When Nanette and the rest of the Space Fleet crew realize that they can make contact with their actual selves in the real world, they’re forced to determine how, exactly, they can plausibly compel them to help. Because of the culture of the internet and the way in which it can stoke and facilitate male entitlement, Nanette is terrified of her private content being stolen. But this fear enables her and the rest of the crew to get out from under the thumb of their oppressor and the toxic masculinity that guides his actions. In a painfully self-aware move, the cloned Nanette realizes that her best chance to get real Nanette to comply is through blackmailing her real self with boudoir photos that she has on her phone. Then, to carry out the scheme, clone Nanette has to sexually tempt Daley to buy time. Tragically and ironically, Nanette has to hack and humiliate herself in order to escape the simulation, in a funhouse-mirror version of several privacy violations that have made it into the news over the past few years.

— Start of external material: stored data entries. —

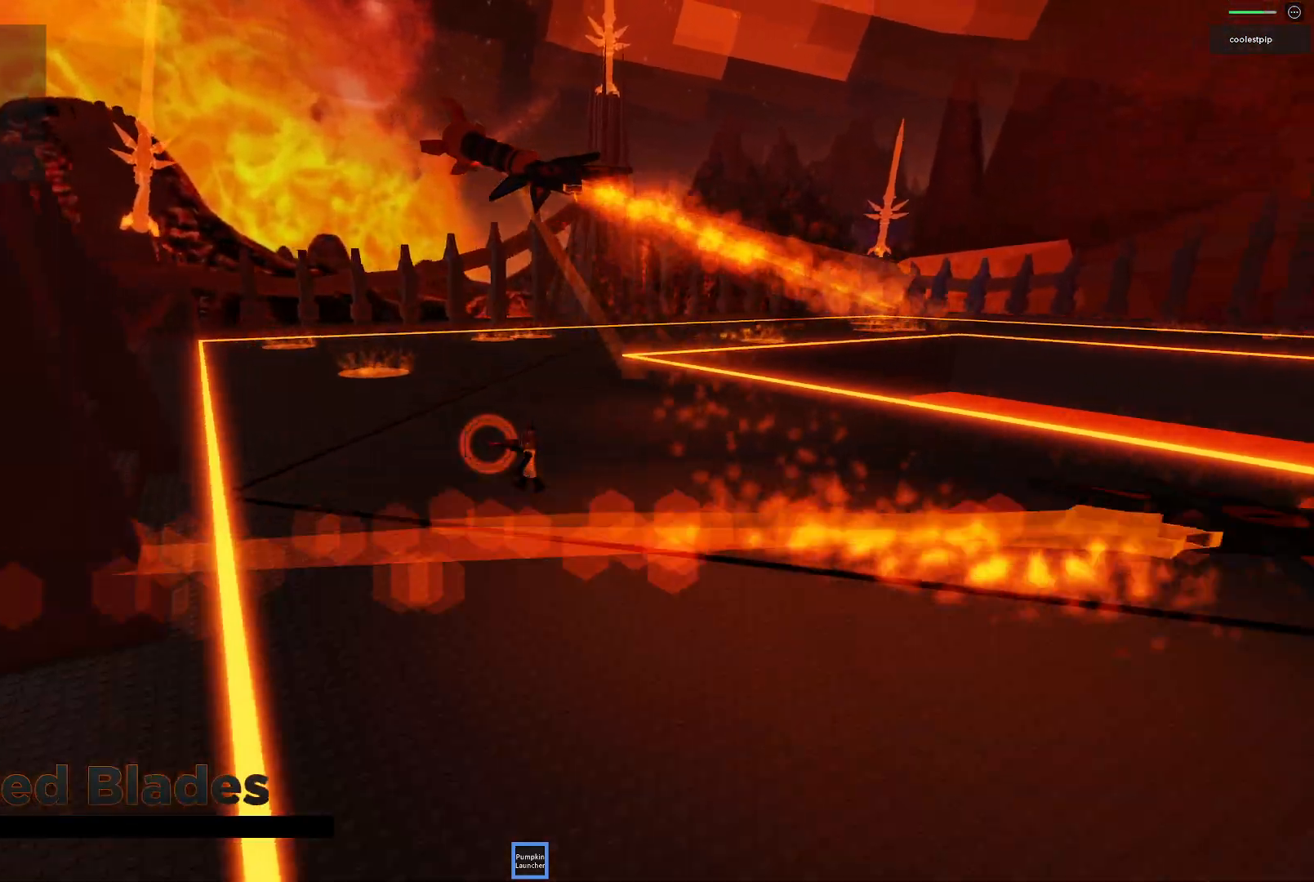
Gameplay with keyboard; each line is a JSON object with the keys held at the frame after it. "events" lists presses ("down") and releases ("up") of "a", "ctrl", "d", "e", "q", "s", "shift", "space" and "w" between this image and that frame as [ms after this image, input, new state], when the widget could be followed in between. No other keys are recorded. Mouse input is not recorded.
{"keys": ["s"], "events": [[33, "w", "up"], [50, "a", "up"], [100, "d", "down"], [133, "s", "down"], [283, "space", "up"], [450, "d", "up"]]}
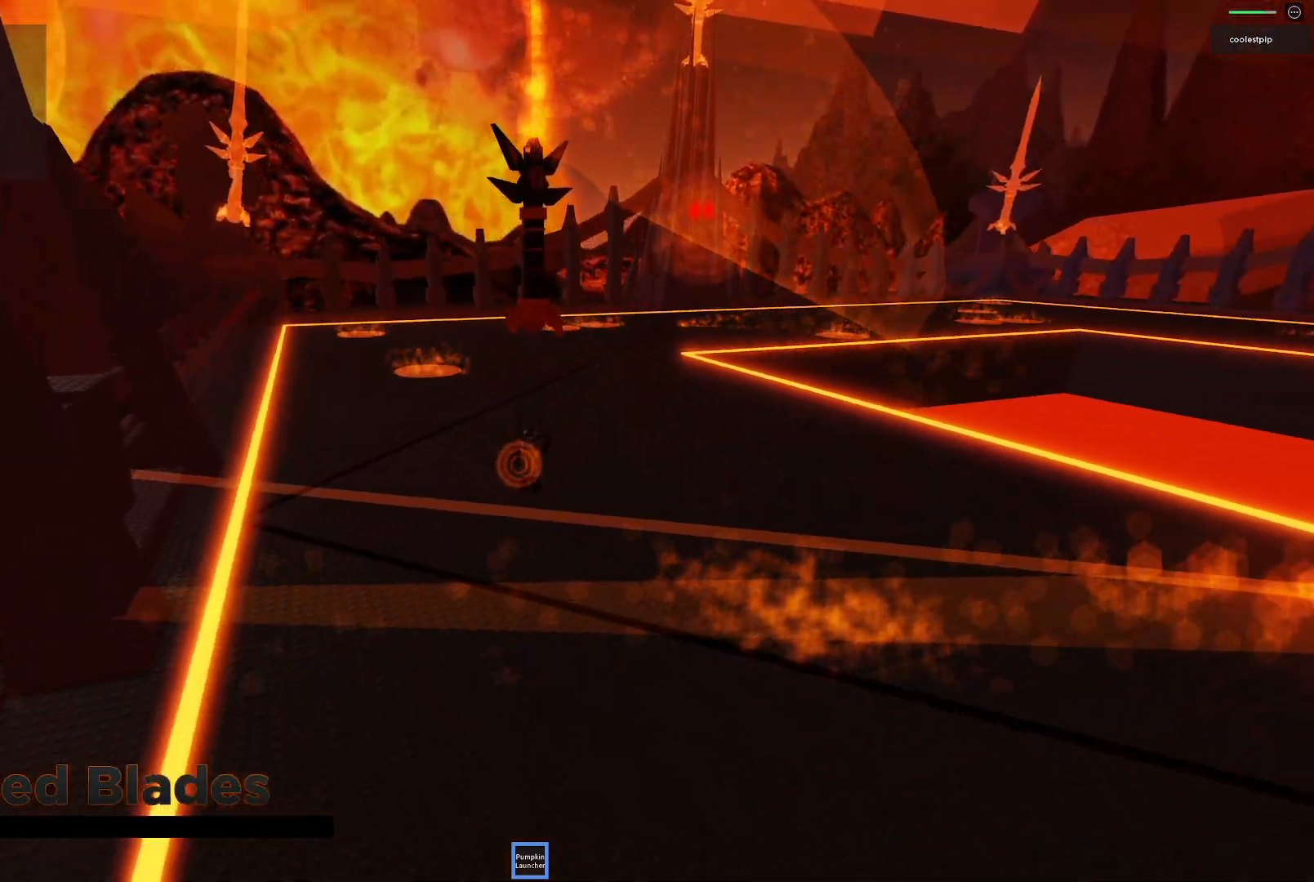
{"keys": ["d", "s", "space"], "events": [[17, "d", "down"], [83, "space", "down"], [133, "d", "up"], [500, "d", "down"]]}
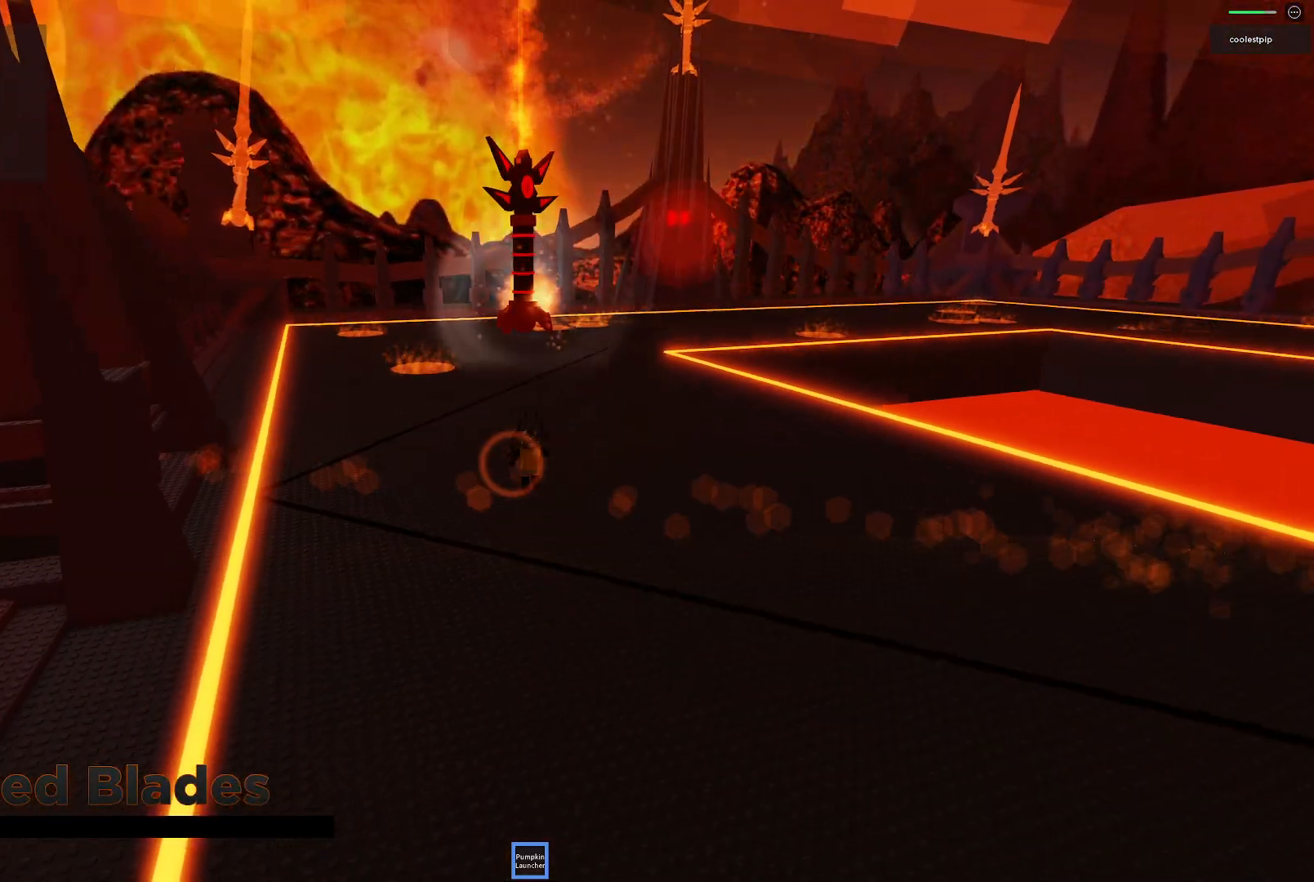
{"keys": ["a", "w"], "events": [[183, "space", "up"], [317, "s", "up"], [350, "d", "up"], [367, "w", "down"], [383, "a", "down"]]}
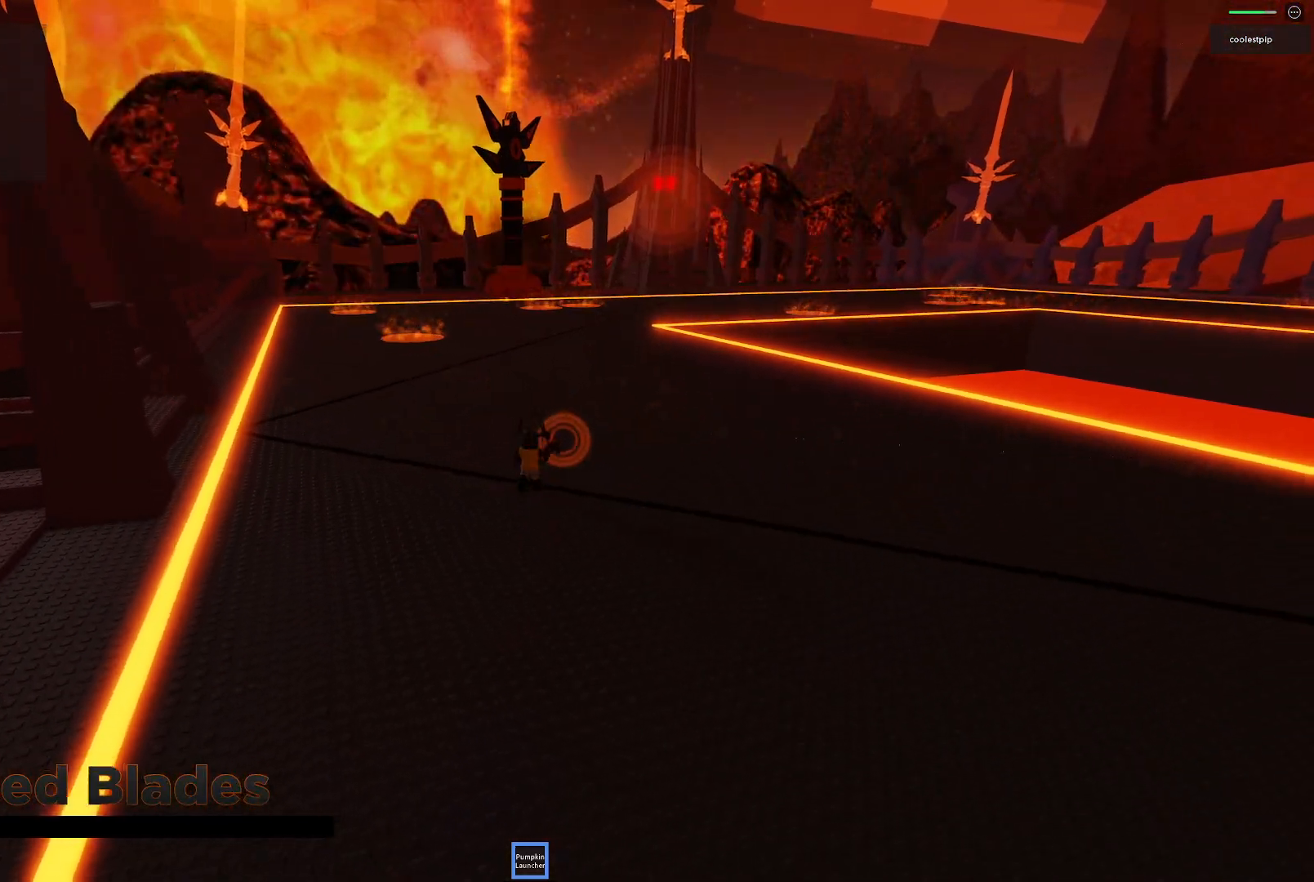
{"keys": ["w"], "events": [[17, "a", "up"]]}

This type of negotiation happens everywhere, but it’s felt especially acutely in geek spaces. And while people of all personalities participate, there is a subset of men who lead with their entitlement. For as long as I’ve been around geek culture, I’ve dealt with unwanted hugs and touching, men speaking over women or restating their opinions in panels, intimidation, and skepticism over complaints about harassment. A “whisper network” of women tells you who to avoid and who to “just be nice” to, so you won’t be on their radar. And even the “good guys” have been surprised to learn just how much of this their female friends go through and everything they do (text check-ins, pouring their own drinks) to keep themselves safe. It’s not possible to let your guard down and just enjoy, but sadly, we’ve become so used to that.
In the end of the episode, Nanette’s maneuvering wins out. She and the rest of the crew are victorious, sending Daley helplessly spinning out into space. But the most depressingly real moment of “U.S.S. Callister” is when another player takes the reins of the game, ready to wield his power and make his puppets dance. Because until the insidious, systemic sexism that drives Gamergate, revenge porn, and other forms of harassment is defeated, women like Nanette will still have battles to fight.